→ **Excerpt provided**:
All my optical discs since 1997 are: fine. My optical drives, all fine, two had to have a tray loading belt replaced. I can say the same about record players, cassette players, my Commodore 1541 5.25" floppy drive, my TWO datassetes for my C64 ALL WORK FINE WITH A BIT OF TLC.
But why is it I can count on TWO hands all my HDD and flash drive failures?
Anyway, yeah. I'll keep using tape, others after me wont be able to access them, but thats fine as they are MY backup for the optical discs I make sure are accessible. I love tape and optical, oh and photographic film, I adore that stuff. Capacity is a problem, so I need to be smart and chose what actually needs saving. Eventually I'll not be able to get new optical recordable media, nobody will, even with new developments the "consumer" is being monetised and is expected to dumb ourselves down to the point we upload it to the clouds and forget about it.
Eventually we wont even be able to buy a NAS. So enjoy offline, non-removable and removable media while it lasts!
Excellent point about removable media. If the drive fails, it's moveable to another drive. Well said. Even spinning HDDs can be recovered if the drive fails. SSDs, not so much. Excellent post.
"when tape was king"
Err.. But tape is still king. I currently use an LTO 7 drive to back up all my streams and video projects, typically get around 5.9TB of media on a tape with a said 30 year storage life. Meanwhile enterprises uses tape everyday to backup their servers. The current LTO 9 tapes has a capacity of 18TB uncompressed data or 45TB (compressed) per cart.
Parallel port settings cut down transfer time considerably! Your parallel port should ALWAYS be set to "ECP" in BIOS! This should have been mentioned in this video. And yes, I have owned tape drives. "EPP" should be used for incompatibility issues(very rare).
I'll have to check to see what my settings are on that. Didn't even check.
The packaging is impressively plastic free for a 1990s electronic device
Recycling isn't a new thing.
The “D” word if I never hear those three letters ever again it’ll be too soon
I recognise that Pavilion. I owned one of those back when they were new! I remember well than box of utter crapitude, and returning games back to the store because they wouldn't run with the pathetic Intel i810 shitset that sorry excuse for a computer used for graphics. And the time I tried to put a cup of tea on top only for it to fall off the pointlessly curved styling of the case. Yeah, that thing sucked. But it's what the family had back then.

→ **Records shown**:
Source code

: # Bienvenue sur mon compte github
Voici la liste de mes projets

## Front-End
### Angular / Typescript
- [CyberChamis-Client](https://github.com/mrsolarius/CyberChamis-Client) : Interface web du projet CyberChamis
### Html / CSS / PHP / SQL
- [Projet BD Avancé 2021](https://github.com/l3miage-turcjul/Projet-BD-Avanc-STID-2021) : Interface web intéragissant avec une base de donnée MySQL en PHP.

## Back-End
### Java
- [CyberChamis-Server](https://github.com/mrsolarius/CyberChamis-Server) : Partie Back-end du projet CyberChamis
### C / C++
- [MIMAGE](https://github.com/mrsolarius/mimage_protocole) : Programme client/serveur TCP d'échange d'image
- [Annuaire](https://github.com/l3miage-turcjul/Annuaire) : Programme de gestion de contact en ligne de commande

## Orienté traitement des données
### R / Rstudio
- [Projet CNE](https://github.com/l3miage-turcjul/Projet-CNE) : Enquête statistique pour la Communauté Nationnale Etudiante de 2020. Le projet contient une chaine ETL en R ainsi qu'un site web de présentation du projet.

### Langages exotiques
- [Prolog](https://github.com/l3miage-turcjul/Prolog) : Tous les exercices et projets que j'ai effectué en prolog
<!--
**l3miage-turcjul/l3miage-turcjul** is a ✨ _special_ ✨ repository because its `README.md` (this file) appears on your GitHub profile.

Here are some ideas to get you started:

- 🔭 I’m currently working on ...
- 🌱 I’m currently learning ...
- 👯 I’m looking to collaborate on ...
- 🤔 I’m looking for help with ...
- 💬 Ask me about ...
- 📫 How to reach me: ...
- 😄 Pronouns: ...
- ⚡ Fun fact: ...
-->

→ **Parts of the exercise**:
1 – Answer these questions using the comment thread.
(a) How many datassettes does the commenter have for the C64?
(b) Which LTO drive does the commenter use, and about how much media fits on one tape?
(c) To what setting should the parallel port always be set in BIOS?
2 – Condense the paragraph of the comment thread beginning "Err.. But tape is still king" into a short list that keeps its main facts.
3 – Pick up the comment thread on tape drives and removable media at the point where it stops, and add a few more lines.

→ **Responses by task**:
1 –
(a) Two.
(b) An LTO 7 drive, with about 5.9TB of media per tape.
(c) "ECP".

2 –
- Tape is still king.
- The commenter backs up streams and video projects with an LTO 7 drive, fitting about 5.9TB of media on a tape with a stated 30-year storage life.
- Enterprises use tape every day to back up their servers.
- Current LTO 9 tapes hold 18TB uncompressed or 45TB compressed per cartridge.

3 –
The volume knob on the keyboard was cool. Those were a novelty back then. Most of the other buttons stopped working after the first reformat and OS reinstall.
It's definitely underwhelming. Performance isn't great and all the included bloatware doesn't help.
@@VintageElectronicsChannel And that why it ended up getting wiped and given a fresh Windows install. Unfortunately the bloatware included the keyboard software, but I never used those buttons anyway.
I think it eventually became my first Linux PC, after the parents upgraded and gave me the hand-me-down to do as I pleased with.
The graphics, though.... bad. Really bad. Not bad as in slow, but bad as in some games just wouldn't work right full stop - they ran with textures missing.
hi keep away from any thing like this with rubber wheels in they go bad and soft have had it the rest of the later decks like dat 8 mm 1/2 inch are ok
> keep away from any thing like this with rubber wheels in they go bad and soft
True, but DDS/DATA also have that problem as they use pinch rollers.
The rubber going hard is more common than going soft. With QIC tapes the biggest issues are with the rubber band, which does go soft like other bands and belts do. But replacing said belt in the tape cart will being it back to life.
LTO tape however doesn't use a pichroller
Would be quicker to backup to the cloud lol.